■ What is needed ■
The answer must be an exact transcription of every record.

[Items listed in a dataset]
┄┄┄┄┄┄┄┄┄┄┄┄┄┄┄┄┄┄┄┄

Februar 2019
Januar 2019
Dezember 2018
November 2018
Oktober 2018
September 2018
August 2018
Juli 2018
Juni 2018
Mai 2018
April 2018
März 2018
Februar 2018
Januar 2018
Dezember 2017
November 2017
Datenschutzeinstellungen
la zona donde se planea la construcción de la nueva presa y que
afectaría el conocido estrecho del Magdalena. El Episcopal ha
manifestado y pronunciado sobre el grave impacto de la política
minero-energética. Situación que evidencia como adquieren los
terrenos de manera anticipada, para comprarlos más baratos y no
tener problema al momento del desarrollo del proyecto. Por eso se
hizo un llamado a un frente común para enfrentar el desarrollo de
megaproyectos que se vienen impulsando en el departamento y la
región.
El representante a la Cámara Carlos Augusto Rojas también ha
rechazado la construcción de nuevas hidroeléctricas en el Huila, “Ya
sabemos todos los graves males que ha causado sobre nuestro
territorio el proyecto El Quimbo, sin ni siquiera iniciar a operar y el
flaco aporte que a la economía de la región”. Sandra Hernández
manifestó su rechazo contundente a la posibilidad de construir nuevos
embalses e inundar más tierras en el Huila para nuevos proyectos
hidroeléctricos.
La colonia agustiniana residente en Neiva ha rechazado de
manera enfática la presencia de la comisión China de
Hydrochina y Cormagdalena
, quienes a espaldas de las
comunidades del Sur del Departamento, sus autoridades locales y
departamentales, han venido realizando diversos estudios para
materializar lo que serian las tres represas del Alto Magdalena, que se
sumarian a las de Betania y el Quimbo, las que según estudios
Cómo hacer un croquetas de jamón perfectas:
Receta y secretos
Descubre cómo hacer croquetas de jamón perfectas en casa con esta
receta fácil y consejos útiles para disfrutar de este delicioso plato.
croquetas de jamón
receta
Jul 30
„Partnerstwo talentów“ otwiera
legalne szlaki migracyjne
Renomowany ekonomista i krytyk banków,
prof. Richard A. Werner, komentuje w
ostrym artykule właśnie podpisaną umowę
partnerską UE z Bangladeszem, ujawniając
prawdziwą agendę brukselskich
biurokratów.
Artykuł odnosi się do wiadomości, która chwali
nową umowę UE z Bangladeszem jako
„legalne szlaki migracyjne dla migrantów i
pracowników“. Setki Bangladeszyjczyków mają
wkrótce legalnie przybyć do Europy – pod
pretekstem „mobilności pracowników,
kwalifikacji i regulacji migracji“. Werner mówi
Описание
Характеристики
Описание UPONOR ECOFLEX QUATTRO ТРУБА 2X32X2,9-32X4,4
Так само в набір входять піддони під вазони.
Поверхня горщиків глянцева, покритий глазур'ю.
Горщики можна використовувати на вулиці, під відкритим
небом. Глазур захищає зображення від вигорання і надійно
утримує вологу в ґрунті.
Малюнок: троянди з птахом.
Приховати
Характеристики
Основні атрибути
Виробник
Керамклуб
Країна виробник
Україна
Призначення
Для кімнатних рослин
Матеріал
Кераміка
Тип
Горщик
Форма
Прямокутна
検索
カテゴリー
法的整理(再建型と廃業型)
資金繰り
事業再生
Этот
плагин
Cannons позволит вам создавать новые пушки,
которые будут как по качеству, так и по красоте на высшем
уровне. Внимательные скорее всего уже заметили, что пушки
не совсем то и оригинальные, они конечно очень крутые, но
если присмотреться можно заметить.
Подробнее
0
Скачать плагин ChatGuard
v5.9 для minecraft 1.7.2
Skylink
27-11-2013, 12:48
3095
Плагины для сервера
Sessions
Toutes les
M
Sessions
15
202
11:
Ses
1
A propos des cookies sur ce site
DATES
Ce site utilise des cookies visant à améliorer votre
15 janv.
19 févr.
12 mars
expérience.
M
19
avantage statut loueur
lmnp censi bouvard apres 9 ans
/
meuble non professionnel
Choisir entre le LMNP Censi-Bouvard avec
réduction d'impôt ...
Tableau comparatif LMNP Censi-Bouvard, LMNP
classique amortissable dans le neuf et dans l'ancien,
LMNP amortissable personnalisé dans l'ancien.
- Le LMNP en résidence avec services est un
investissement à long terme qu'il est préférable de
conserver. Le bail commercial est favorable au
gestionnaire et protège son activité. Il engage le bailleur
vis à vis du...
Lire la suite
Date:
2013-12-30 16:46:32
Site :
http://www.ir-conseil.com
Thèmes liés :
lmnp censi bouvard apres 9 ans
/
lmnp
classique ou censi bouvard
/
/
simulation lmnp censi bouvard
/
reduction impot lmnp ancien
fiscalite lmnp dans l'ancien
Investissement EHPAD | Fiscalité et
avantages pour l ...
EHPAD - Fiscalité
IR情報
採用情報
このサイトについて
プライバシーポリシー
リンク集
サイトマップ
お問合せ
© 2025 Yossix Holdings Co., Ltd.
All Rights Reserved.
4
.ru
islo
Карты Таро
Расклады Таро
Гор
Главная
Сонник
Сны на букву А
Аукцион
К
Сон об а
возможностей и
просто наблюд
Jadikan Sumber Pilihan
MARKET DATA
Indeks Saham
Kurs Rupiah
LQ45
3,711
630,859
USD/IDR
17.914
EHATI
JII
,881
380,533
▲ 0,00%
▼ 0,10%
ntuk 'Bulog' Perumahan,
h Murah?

┄┄┄┄┄┄┄┄┄┄┄┄┄┄┄┄┄┄┄┄

■ Result below ■
Februar 2019
Januar 2019
Dezember 2018
November 2018
Oktober 2018
September 2018
August 2018
Juli 2018
Juni 2018
Mai 2018
April 2018
März 2018
Februar 2018
Januar 2018
Dezember 2017
November 2017
Datenschutzeinstellungen
la zona donde se planea la construcción de la nueva presa y que
afectaría el conocido estrecho del Magdalena. El Episcopal ha
manifestado y pronunciado sobre el grave impacto de la política
minero-energética. Situación que evidencia como adquieren los
terrenos de manera anticipada, para comprarlos más baratos y no
tener problema al momento del desarrollo del proyecto. Por eso se
hizo un llamado a un frente común para enfrentar el desarrollo de
megaproyectos que se vienen impulsando en el departamento y la
región.
El representante a la Cámara Carlos Augusto Rojas también ha
rechazado la construcción de nuevas hidroeléctricas en el Huila, “Ya
sabemos todos los graves males que ha causado sobre nuestro
territorio el proyecto El Quimbo, sin ni siquiera iniciar a operar y el
flaco aporte que a la economía de la región”. Sandra Hernández
manifestó su rechazo contundente a la posibilidad de construir nuevos
embalses e inundar más tierras en el Huila para nuevos proyectos
hidroeléctricos.
La colonia agustiniana residente en Neiva ha rechazado de
manera enfática la presencia de la comisión China de
Hydrochina y Cormagdalena
, quienes a espaldas de las
comunidades del Sur del Departamento, sus autoridades locales y
departamentales, han venido realizando diversos estudios para
materializar lo que serian las tres represas del Alto Magdalena, que se
sumarian a las de Betania y el Quimbo, las que según estudios
Cómo hacer un croquetas de jamón perfectas:
Receta y secretos
Descubre cómo hacer croquetas de jamón perfectas en casa con esta
receta fácil y consejos útiles para disfrutar de este delicioso plato.
croquetas de jamón
receta
Jul 30
„Partnerstwo talentów“ otwiera
legalne szlaki migracyjne
Renomowany ekonomista i krytyk banków,
prof. Richard A. Werner, komentuje w
ostrym artykule właśnie podpisaną umowę
partnerską UE z Bangladeszem, ujawniając
prawdziwą agendę brukselskich
biurokratów.
Artykuł odnosi się do wiadomości, która chwali
nową umowę UE z Bangladeszem jako
„legalne szlaki migracyjne dla migrantów i
pracowników“. Setki Bangladeszyjczyków mają
wkrótce legalnie przybyć do Europy – pod
pretekstem „mobilności pracowników,
kwalifikacji i regulacji migracji“. Werner mówi
Описание
Характеристики
Описание UPONOR ECOFLEX QUATTRO ТРУБА 2X32X2,9-32X4,4
Так само в набір входять піддони під вазони.
Поверхня горщиків глянцева, покритий глазур'ю.
Горщики можна використовувати на вулиці, під відкритим
небом. Глазур захищає зображення від вигорання і надійно
утримує вологу в ґрунті.
Малюнок: троянди з птахом.
Приховати
Характеристики
Основні атрибути
Виробник
Керамклуб
Країна виробник
Україна
Призначення
Для кімнатних рослин
Матеріал
Кераміка
Тип
Горщик
Форма
Прямокутна
検索
カテゴリー
法的整理(再建型と廃業型)
資金繰り
事業再生
Этот
плагин
Cannons позволит вам создавать новые пушки,
которые будут как по качеству, так и по красоте на высшем
уровне. Внимательные скорее всего уже заметили, что пушки
не совсем то и оригинальные, они конечно очень крутые, но
если присмотреться можно заметить.
Подробнее
0
Скачать плагин ChatGuard
v5.9 для minecraft 1.7.2
Skylink
27-11-2013, 12:48
3095
Плагины для сервера
Sessions
Toutes les
M
Sessions
15
202
11:
Ses
1
A propos des cookies sur ce site
DATES
Ce site utilise des cookies visant à améliorer votre
15 janv.
19 févr.
12 mars
expérience.
M
19
avantage statut loueur
lmnp censi bouvard apres 9 ans
/
meuble non professionnel
Choisir entre le LMNP Censi-Bouvard avec
réduction d'impôt ...
Tableau comparatif LMNP Censi-Bouvard, LMNP
classique amortissable dans le neuf et dans l'ancien,
LMNP amortissable personnalisé dans l'ancien.
- Le LMNP en résidence avec services est un
investissement à long terme qu'il est préférable de
conserver. Le bail commercial est favorable au
gestionnaire et protège son activité. Il engage le bailleur
vis à vis du...
Lire la suite
Date:
2013-12-30 16:46:32
Site :
http://www.ir-conseil.com
Thèmes liés :
lmnp censi bouvard apres 9 ans
/
lmnp
classique ou censi bouvard
/
/
simulation lmnp censi bouvard
/
reduction impot lmnp ancien
fiscalite lmnp dans l'ancien
Investissement EHPAD | Fiscalité et
avantages pour l ...
EHPAD - Fiscalité
IR情報
採用情報
このサイトについて
プライバシーポリシー
リンク集
サイトマップ
お問合せ
© 2025 Yossix Holdings Co., Ltd.
All Rights Reserved.
4
.ru
islo
Карты Таро
Расклады Таро
Гор
Главная
Сонник
Сны на букву А
Аукцион
К
Сон об а
возможностей и
просто наблюд
Jadikan Sumber Pilihan
MARKET DATA
Indeks Saham
Kurs Rupiah
LQ45
3,711
630,859
USD/IDR
17.914
EHATI
JII
,881
380,533
▲ 0,00%
▼ 0,10%
ntuk 'Bulog' Perumahan,
h Murah?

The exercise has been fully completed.